I don’t mean the whole salvation of the world thing. Don’t get me wrong, dying on the cross so that once-and-for-all we would get it through our thick heads that we didn’t need to keep on with the sacrificing of lambs was no picnic. Let’s face it: Jesus endured about twelve hours of dreadful fear and suffering to get to the point of our salvation. But actually, as hard as that was, it was part of the completion of the job that he knew he had come into the world to do. He knew that on the other side was the resurrection, which sealed the deal of God’s love, the acceptance and redemption of our sin, and the coming of His Kingdom.
No, I am talking about the really hard job that Jesus had to do day in and day out. He had to take a bunch of mismatched, spiritually frustrating students, and turn them into disciples, who would eventually continue his and his Father’s work of building the Kingdom of God.
You know, very early on both the eastern and the western church decided to canonize and make the first disciples, who we now classify as the apostles, into saints. I understand why they did that, because any motivational system, which is trying to teach us how to reach our potential, tells us to find someone to model ourselves after. The idea is that if I say, “I’m going to try to be like Elizabeth the First, or Eleanor Roosevelt, or Mary Magdalene,” that I will try to emulate the best of that person, and make and find myself to be a better person in that process. But at the same time I think that the concept of saint unfortunately evolved into someone who was classified as perfect. And perfect the disciples were not.
Yet, as Wesleyans (Oh, and by the way yesterday was John Wesley’s birthday) we are supposed to be striving for spiritual perfection. Which can be extremely frustrating because quite frankly I feel like I take nearly as many steps backwards as I do forwards on that journey. But that’s okay – because God isn’t finished with me yet. But the disciples weren’t saints – they were at once incredibly obtuse and brilliant students who made mistakes. Right up to the resurrection they made mistakes and after the resurrection they made mistakes. And yet at some point Jesus decided to trust them to go out into the world without him, heal those who needed healing, and preach his message of love, tolerance, and the coming of God’s Kingdom.

══════════════════════════════

*WORK REQUEST 1*
Shorten the paragraph of the excerpt about Jesus and his disciples that begins "You know, very early on," keeping its main facts.
The records that follow have no connection to the excerpt about Jesus and his disciples.

══════════════════════════════

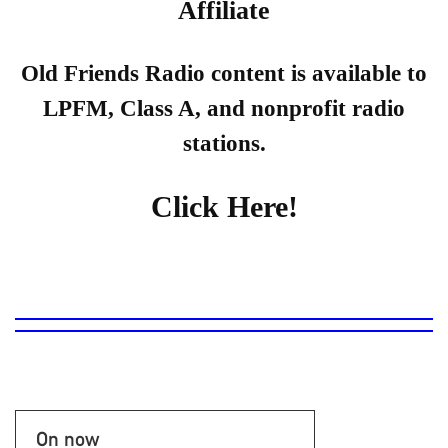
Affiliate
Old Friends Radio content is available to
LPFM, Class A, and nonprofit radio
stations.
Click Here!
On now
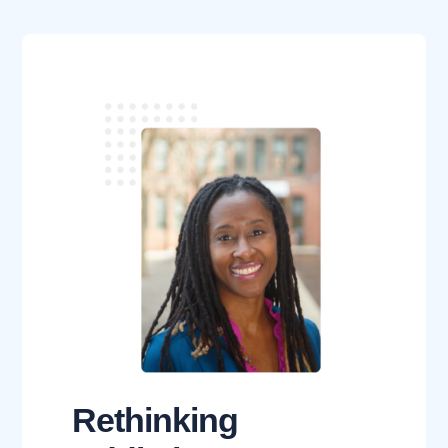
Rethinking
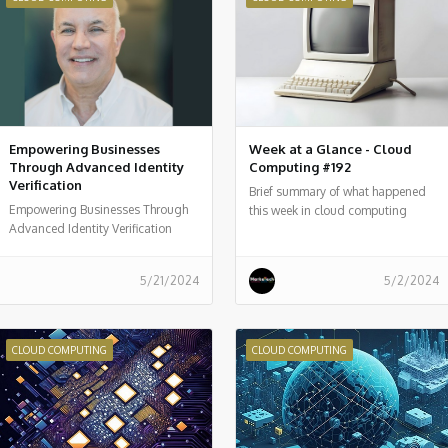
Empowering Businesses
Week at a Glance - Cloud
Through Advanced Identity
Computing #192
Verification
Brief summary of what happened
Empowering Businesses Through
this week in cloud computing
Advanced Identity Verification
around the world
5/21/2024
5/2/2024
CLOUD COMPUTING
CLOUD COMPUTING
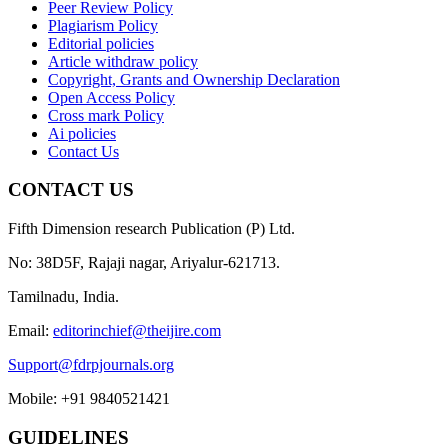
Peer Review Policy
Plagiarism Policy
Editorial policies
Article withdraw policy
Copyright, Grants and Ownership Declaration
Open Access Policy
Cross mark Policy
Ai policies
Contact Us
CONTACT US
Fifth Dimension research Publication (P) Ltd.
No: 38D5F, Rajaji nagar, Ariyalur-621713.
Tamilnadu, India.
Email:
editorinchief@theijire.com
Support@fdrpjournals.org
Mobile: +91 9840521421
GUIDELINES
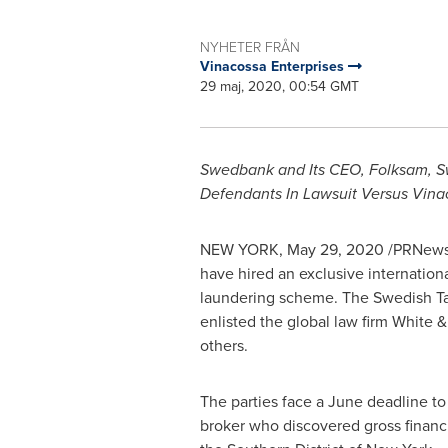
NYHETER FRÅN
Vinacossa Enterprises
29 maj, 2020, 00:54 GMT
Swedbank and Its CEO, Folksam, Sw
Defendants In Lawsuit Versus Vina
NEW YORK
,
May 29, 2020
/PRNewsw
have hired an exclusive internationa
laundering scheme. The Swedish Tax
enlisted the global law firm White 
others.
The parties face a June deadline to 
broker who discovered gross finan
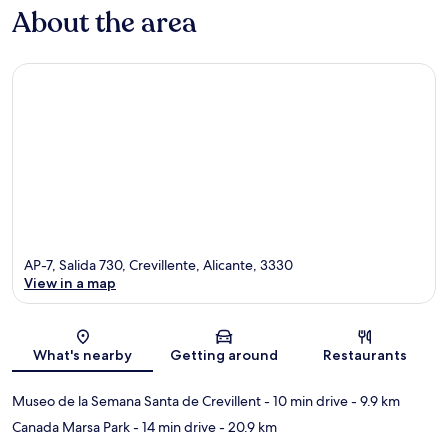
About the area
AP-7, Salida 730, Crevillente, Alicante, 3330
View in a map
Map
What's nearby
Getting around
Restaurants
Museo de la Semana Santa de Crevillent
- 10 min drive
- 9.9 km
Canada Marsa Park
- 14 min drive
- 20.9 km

══════════════════════════════

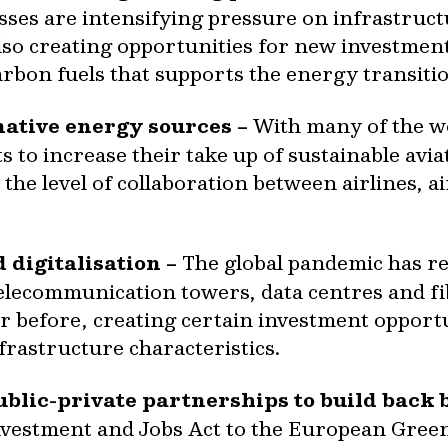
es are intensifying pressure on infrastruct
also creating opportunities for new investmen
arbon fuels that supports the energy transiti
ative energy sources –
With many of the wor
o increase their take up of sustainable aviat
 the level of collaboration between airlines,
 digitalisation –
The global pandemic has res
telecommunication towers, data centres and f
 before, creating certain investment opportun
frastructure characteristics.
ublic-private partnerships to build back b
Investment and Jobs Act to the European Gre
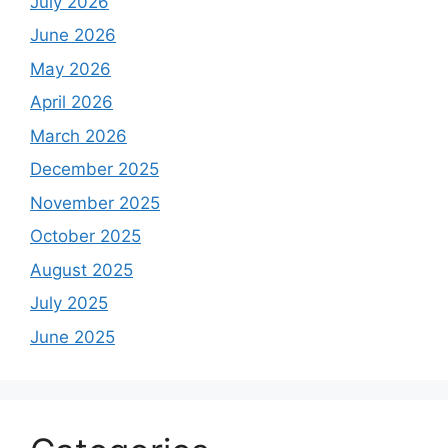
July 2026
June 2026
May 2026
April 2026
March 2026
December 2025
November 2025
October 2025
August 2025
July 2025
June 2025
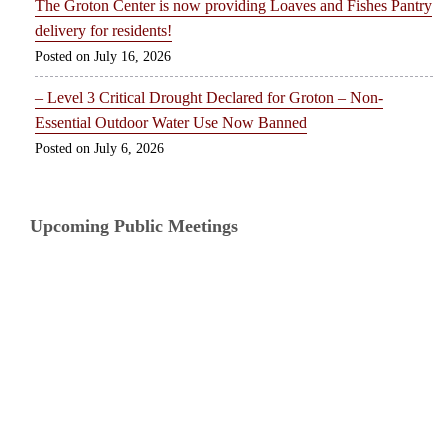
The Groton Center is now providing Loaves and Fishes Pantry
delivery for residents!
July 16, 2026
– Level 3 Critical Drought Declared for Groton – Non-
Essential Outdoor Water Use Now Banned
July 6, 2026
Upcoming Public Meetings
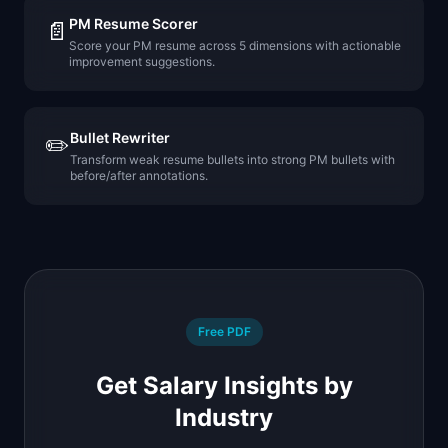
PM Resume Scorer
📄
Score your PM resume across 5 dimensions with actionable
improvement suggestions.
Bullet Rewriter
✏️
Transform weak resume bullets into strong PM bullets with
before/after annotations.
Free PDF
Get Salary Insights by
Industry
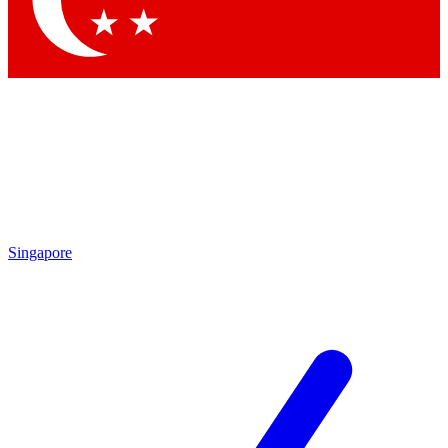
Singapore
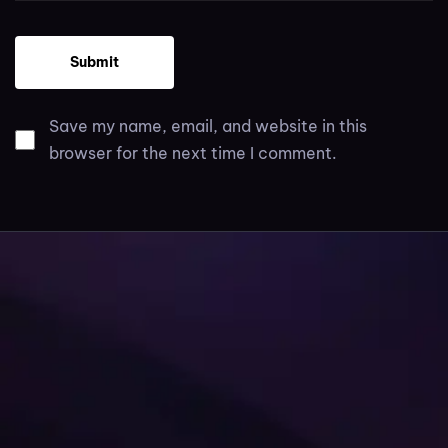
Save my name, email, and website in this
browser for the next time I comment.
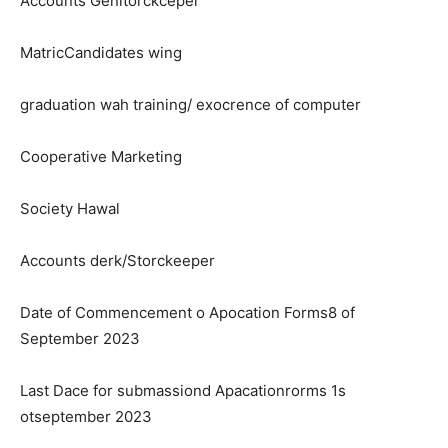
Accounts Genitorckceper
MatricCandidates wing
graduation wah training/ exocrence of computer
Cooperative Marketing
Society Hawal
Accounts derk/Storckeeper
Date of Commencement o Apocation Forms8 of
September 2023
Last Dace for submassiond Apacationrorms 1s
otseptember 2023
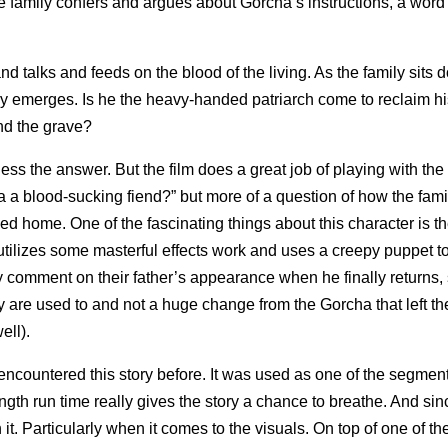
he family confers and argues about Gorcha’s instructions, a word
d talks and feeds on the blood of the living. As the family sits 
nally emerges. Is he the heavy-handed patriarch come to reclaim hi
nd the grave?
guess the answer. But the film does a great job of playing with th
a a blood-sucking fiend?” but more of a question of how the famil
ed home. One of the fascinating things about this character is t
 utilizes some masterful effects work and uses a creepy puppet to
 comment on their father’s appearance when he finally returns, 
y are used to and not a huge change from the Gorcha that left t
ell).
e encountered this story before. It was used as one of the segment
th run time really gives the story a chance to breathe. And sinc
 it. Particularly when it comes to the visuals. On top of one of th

══════════════════════════════

*WORK REQUEST 2*
In the records, replace "Mobile" with "Phone" in the stretch from the line containing "Peer Review Policy" through the line containing "broker who discovered gross finan". Give only those lines, and leave out the pictures.

*FINAL ANSWER 1*
Early on, both the eastern and the western church made the first disciples, now called the apostles, into saints. That makes sense, because motivational systems tell us to find someone to model ourselves after. Trying to copy the best of a person such as Elizabeth the First, Eleanor Roosevelt, or Mary Magdalene can make us better people. But the idea of a saint came to mean someone perfect, and the disciples were not perfect.

*FINAL ANSWER 2*
Peer Review Policy
Plagiarism Policy
Editorial policies
Article withdraw policy
Copyright, Grants and Ownership Declaration
Open Access Policy
Cross mark Policy
Ai policies
Contact Us
CONTACT US
Fifth Dimension research Publication (P) Ltd.
No: 38D5F, Rajaji nagar, Ariyalur-621713.
Tamilnadu, India.
Email:
editorinchief@theijire.com
Support@fdrpjournals.org
Phone: +91 9840521421
GUIDELINES
NYHETER FRÅN
Vinacossa Enterprises
29 maj, 2020, 00:54 GMT
Swedbank and Its CEO, Folksam, Sw
Defendants In Lawsuit Versus Vina
NEW YORK
,
May 29, 2020
/PRNewsw
have hired an exclusive internationa
laundering scheme. The Swedish Tax
enlisted the global law firm White 
others.
The parties face a June deadline to 
broker who discovered gross finan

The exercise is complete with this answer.